To do =
How many lines in the records below contain the word "Pasadena"? Answer with the number alone.

Records shown =
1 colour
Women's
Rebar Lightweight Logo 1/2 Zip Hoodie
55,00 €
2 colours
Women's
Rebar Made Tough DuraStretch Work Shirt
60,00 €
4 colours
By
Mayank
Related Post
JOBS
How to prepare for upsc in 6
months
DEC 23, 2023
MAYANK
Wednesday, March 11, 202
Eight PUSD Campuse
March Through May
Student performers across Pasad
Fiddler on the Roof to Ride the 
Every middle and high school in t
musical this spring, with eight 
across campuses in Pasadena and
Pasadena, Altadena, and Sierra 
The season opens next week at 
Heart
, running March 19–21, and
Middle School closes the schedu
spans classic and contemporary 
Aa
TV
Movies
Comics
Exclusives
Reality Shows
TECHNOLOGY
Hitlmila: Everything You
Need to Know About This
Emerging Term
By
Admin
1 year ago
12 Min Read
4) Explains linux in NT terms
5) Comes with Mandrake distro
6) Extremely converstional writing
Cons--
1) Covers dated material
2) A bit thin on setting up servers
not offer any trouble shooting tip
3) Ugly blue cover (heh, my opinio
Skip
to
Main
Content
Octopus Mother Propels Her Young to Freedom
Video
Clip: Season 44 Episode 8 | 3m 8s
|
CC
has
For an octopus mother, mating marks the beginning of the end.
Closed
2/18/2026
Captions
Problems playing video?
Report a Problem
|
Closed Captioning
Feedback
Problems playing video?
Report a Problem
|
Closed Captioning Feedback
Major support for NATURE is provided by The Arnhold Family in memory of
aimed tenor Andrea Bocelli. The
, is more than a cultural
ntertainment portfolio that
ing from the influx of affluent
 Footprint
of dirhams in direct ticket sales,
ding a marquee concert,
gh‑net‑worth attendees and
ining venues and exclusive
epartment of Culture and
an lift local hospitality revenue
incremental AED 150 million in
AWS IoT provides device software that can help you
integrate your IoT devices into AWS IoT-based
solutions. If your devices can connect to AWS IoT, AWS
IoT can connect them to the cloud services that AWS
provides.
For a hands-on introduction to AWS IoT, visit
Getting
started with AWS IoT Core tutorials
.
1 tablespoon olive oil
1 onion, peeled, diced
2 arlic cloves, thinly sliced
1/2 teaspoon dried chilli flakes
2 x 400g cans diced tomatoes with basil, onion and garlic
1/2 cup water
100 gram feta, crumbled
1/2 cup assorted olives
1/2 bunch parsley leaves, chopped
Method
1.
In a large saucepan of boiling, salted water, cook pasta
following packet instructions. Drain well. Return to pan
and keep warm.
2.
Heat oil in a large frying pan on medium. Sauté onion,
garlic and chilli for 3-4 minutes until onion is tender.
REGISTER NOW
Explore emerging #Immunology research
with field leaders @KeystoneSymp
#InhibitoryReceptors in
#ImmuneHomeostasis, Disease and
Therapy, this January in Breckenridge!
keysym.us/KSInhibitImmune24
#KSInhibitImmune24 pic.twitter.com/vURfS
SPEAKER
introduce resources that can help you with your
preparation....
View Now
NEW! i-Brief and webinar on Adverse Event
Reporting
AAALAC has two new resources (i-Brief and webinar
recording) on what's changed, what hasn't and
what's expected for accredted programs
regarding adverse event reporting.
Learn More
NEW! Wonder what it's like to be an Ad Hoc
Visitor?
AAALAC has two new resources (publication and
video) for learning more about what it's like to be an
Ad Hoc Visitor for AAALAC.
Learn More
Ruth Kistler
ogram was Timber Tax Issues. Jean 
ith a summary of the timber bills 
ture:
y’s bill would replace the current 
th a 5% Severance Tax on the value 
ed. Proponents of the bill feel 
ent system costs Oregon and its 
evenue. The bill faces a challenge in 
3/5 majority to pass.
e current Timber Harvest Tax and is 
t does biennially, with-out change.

Solution for this problem =
2